INSIDE WASHINGTON/Lobbying for more transportation funds
As Congress works to reauthorize a massive highway bill, city and county leaders are requesting a bigger share of federal transportation funds and more say in how the money is spent. The bill, which has not been formally named, could allocate as much as $375 billion over the next six years to pay for new roads and bridges and to maintain existing ones.
The most recent highway bill, the Transportation Equity Act for the 21st Century (TEA-21), expires on Sept. 30. Mayors and county commissioners are urging Congress to place a greater emphasis on local needs as they write the first major transportation bill of the 21st Century. “Congress should give metropolitan areas more resources and greater decision ability to direct transportation funds where they are most needed,” Knoxville, Tenn., Mayor Victor Ashe told the House Highways, Transit and Pipelines Subcommittee last month.
While Congress is likely to agree that local funding needs to be boosted, it is less clear if federal lawmakers feel there is a need to send money directly to local governments. Still, local leaders are calling on Congress to suballocate funds to cities and counties and bypass the states, which traditionally have served as the main distributor of federal highway funds.
“Under the current law, local officials are only allowed to make decisions on approximately six cents of every federal transportation dollar,” Laredo, Texas, Mayor Elizabeth Flores told the House panel. “This is a woefully modest allocation of resources to metropolitan areas that represent more than one-half of the nation’s population and 80 percent of the nation’s employment, income and production of goods and services. This is an insult to mayors on the front line.”

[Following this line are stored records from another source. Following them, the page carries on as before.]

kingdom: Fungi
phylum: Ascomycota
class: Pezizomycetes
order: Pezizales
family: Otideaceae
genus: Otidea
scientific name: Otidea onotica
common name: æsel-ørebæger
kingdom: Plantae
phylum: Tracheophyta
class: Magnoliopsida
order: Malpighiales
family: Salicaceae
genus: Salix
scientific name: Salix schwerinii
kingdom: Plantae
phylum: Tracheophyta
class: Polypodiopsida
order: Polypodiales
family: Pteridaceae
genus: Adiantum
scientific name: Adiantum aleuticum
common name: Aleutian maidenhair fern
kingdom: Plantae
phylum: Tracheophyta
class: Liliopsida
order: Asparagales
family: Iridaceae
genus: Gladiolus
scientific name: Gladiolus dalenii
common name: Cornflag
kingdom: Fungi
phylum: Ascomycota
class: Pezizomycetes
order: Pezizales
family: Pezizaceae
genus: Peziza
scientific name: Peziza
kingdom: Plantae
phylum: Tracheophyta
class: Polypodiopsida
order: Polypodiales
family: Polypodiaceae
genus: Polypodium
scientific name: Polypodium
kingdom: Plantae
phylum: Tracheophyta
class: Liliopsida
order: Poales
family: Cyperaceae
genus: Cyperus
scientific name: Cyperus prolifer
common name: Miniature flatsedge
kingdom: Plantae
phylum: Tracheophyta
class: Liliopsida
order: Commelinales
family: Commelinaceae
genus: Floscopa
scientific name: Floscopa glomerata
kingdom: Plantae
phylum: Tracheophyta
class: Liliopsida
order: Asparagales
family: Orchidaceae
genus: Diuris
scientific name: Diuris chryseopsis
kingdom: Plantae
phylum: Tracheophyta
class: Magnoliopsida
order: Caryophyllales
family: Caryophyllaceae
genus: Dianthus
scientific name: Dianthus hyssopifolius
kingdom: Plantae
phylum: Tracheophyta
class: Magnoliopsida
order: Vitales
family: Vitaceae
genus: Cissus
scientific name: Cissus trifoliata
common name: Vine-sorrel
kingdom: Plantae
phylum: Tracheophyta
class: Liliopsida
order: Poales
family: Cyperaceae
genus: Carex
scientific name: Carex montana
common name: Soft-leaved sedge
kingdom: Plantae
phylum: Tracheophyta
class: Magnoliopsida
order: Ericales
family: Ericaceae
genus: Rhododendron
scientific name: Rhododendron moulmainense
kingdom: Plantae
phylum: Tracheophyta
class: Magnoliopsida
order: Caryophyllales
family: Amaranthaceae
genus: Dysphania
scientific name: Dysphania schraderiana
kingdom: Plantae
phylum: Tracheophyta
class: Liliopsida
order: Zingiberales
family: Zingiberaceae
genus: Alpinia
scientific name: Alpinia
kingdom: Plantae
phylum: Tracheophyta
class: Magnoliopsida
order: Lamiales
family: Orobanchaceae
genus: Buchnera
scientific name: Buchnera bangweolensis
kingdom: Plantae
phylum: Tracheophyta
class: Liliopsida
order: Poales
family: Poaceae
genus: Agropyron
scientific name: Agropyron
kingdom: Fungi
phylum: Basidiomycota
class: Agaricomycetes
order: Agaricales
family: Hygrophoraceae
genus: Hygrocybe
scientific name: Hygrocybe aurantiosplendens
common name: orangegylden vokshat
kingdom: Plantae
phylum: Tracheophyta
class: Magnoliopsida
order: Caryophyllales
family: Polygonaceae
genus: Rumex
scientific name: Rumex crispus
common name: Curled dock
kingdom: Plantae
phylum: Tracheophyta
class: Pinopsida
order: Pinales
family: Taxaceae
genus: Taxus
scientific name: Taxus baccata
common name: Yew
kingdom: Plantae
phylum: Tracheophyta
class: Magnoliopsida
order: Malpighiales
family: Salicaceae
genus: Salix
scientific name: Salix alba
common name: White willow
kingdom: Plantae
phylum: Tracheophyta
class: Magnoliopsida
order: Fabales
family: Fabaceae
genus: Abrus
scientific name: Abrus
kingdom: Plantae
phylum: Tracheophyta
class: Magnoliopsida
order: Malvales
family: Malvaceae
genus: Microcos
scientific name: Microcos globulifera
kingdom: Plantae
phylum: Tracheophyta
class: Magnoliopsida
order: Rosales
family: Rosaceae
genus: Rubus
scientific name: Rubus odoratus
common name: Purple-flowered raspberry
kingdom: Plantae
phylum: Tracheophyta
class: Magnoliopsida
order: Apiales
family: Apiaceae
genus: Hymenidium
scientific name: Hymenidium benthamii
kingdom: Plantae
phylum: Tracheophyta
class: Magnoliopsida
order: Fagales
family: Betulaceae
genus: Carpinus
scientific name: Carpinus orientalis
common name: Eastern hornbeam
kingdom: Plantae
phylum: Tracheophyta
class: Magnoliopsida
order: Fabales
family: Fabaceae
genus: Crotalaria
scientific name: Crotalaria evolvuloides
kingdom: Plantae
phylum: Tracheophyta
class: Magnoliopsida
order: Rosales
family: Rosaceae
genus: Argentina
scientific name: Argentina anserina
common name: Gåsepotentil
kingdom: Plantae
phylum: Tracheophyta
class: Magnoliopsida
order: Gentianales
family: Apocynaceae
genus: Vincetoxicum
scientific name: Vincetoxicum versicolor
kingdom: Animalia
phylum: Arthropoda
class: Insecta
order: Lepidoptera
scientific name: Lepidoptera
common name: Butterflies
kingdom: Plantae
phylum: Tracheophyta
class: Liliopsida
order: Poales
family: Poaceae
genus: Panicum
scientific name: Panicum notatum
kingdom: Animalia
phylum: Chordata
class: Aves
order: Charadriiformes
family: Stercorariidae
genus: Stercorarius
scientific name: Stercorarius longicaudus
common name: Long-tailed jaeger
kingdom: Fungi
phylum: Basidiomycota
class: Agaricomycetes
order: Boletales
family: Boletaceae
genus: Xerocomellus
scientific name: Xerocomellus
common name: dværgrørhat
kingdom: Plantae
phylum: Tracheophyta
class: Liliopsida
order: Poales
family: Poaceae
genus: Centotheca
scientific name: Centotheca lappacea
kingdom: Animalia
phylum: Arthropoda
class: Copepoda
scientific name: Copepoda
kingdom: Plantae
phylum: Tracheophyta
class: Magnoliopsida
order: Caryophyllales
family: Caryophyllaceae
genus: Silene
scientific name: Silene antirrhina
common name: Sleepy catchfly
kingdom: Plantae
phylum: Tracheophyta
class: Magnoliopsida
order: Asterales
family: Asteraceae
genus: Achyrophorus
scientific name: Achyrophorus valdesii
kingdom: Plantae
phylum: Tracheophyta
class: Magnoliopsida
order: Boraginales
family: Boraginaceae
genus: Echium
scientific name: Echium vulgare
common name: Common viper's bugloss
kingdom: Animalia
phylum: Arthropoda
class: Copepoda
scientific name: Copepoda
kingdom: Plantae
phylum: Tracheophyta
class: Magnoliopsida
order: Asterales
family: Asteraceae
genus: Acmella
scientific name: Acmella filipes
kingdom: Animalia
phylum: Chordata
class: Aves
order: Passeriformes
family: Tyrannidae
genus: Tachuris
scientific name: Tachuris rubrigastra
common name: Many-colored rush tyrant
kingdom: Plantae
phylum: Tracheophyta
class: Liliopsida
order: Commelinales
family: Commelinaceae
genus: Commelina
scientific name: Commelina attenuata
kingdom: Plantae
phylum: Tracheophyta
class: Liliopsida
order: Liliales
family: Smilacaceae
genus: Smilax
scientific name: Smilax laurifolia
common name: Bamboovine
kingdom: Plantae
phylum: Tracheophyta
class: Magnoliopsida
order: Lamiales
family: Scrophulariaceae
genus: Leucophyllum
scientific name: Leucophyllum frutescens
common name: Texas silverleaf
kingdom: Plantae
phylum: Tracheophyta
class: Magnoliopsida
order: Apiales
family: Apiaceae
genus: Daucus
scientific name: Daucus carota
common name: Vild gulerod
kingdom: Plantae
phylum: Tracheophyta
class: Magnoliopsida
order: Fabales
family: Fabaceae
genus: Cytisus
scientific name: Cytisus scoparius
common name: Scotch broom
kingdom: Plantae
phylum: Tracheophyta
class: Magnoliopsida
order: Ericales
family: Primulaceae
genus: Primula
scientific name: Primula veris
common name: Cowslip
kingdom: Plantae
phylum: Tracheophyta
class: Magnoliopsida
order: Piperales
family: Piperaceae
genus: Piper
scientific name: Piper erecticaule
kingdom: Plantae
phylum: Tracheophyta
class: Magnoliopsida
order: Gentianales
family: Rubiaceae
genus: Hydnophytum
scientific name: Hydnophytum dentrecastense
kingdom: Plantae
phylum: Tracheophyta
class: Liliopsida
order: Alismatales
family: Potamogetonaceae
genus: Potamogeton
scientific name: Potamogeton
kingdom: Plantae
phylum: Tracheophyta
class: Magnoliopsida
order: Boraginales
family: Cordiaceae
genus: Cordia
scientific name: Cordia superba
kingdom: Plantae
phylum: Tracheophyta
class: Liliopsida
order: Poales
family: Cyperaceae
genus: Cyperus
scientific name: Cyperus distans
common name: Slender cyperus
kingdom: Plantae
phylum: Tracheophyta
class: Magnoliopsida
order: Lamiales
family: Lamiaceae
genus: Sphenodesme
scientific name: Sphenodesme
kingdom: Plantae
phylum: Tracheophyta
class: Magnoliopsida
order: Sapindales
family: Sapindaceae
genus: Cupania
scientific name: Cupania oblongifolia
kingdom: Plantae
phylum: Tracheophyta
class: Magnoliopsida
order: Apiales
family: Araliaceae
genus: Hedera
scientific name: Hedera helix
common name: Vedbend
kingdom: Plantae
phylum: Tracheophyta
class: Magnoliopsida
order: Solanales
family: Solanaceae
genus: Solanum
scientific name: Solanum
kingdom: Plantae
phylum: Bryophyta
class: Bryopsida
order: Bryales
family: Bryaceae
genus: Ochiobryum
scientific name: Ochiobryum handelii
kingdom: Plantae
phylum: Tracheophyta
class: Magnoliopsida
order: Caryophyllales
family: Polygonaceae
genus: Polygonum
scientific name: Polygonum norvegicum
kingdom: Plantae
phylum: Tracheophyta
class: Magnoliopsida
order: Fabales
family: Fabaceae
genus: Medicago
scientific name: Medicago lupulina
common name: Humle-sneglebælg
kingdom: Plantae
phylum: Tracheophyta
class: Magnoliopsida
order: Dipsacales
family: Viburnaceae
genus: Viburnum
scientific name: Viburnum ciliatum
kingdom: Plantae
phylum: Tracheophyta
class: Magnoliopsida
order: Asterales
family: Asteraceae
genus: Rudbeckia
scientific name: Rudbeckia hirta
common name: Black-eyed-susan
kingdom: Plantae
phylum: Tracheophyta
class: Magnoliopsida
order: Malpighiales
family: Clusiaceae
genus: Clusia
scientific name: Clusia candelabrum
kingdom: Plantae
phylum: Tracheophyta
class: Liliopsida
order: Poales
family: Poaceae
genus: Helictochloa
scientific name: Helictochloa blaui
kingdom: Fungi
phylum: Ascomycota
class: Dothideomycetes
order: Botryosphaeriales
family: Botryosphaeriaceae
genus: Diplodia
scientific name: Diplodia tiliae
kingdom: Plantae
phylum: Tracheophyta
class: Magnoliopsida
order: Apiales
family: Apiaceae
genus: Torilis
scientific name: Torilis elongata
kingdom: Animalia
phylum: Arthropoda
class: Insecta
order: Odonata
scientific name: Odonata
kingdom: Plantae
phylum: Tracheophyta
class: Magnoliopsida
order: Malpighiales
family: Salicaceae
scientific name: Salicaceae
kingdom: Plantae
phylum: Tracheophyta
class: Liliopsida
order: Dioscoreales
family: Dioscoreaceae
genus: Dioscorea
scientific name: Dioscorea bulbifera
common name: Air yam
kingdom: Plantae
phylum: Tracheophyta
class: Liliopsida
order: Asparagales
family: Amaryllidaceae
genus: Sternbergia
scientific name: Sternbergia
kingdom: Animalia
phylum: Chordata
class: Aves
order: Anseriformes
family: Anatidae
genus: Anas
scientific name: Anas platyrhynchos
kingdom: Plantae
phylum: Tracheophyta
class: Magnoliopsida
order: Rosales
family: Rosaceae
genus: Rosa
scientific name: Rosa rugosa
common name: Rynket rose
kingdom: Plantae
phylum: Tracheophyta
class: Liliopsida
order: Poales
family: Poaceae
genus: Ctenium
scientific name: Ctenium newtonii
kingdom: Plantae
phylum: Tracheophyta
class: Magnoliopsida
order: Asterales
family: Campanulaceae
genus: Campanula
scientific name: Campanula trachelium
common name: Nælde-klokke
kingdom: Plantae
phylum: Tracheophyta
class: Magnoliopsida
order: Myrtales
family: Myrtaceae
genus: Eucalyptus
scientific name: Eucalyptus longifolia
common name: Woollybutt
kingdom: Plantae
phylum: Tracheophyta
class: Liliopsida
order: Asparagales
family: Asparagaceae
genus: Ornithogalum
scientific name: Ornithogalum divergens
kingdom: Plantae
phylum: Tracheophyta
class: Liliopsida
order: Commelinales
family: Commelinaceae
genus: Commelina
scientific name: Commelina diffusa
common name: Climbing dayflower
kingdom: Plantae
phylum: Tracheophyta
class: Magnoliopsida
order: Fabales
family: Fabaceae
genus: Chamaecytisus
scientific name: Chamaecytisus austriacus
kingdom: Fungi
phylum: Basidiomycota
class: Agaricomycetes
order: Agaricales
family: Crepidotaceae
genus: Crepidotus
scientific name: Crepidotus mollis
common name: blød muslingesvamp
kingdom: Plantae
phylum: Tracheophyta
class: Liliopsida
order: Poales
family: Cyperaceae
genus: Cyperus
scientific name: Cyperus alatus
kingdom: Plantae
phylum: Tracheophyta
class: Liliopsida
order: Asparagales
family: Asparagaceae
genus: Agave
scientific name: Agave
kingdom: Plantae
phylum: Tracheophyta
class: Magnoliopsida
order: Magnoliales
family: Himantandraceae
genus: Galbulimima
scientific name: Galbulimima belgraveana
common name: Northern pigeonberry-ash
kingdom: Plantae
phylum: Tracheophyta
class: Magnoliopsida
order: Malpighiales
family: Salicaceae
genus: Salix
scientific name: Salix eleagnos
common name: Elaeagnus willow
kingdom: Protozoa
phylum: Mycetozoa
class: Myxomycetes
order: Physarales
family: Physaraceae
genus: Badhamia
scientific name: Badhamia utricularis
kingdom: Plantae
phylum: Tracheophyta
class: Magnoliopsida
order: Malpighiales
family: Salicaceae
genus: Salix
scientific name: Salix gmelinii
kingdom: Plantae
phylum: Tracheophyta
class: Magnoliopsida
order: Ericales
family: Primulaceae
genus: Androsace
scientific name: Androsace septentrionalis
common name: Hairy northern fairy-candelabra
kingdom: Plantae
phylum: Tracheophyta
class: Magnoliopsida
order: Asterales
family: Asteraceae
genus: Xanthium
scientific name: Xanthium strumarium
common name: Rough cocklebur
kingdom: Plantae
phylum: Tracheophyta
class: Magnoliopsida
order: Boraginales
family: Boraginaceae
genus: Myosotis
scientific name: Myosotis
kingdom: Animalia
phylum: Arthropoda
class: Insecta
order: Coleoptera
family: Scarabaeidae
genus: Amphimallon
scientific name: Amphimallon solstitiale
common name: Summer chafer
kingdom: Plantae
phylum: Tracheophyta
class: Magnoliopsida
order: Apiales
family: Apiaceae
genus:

Ashe and Flores were just two of the five mayors and county commissioners who appeared before the subcommittee in May to plead the case of local governments. Local leaders are expected to continue to make appearances before other congressional committees in the coming months to argue the same point.
In addition to suballocating funds, city and county officials also are calling on Congress to increase funding for mass transit projects, which they say are key to alleviating traffic congestion. It is estimated that 14 million people use transit each day, and that number is increasing, says Seattle Mayor Greg Nickels.
“People, businesses and communities rely on transit to get around, and [they] depend on their elected officials to make a strong investment in buses, commuter rail, light rail, ferries and other transportation modes that provide choices other than being stuck in traffic,” Nickels told the subcommittee.
Congress uses the Department of Transportation’s (DOT) report, “The Status of the Nation’s Highways, Bridges and Transit,” to help determine funding levels for building and maintaining highways. The cost to improve the nation’s bridges and highways over the next 20 years is $106.9 billion per year, according to the report. Maintaining the current infrastructure would cost $75.9 billion per year over the same time period, according to the DOT.
Maintaining the status quo does not appeal to at least one key House member. “The current level of funding for the federal highway and transit programs is insufficient to meet the needs of our deteriorating transportation infrastructure,” says Rep. Tom Petri, R-Wis., chairman of the Highways, Transit and Pipelines Subcommittee.
Unlike most issues on Capitol Hill, very little partisan fighting exists over the reauthorization of the highway bill, which has the potential to deliver millions of dollars to every congressional district in the country. The sparring this year will be between Congress and the White House, which is trying to cut back on federal spending.
The author is Washington correspondent for American City & County.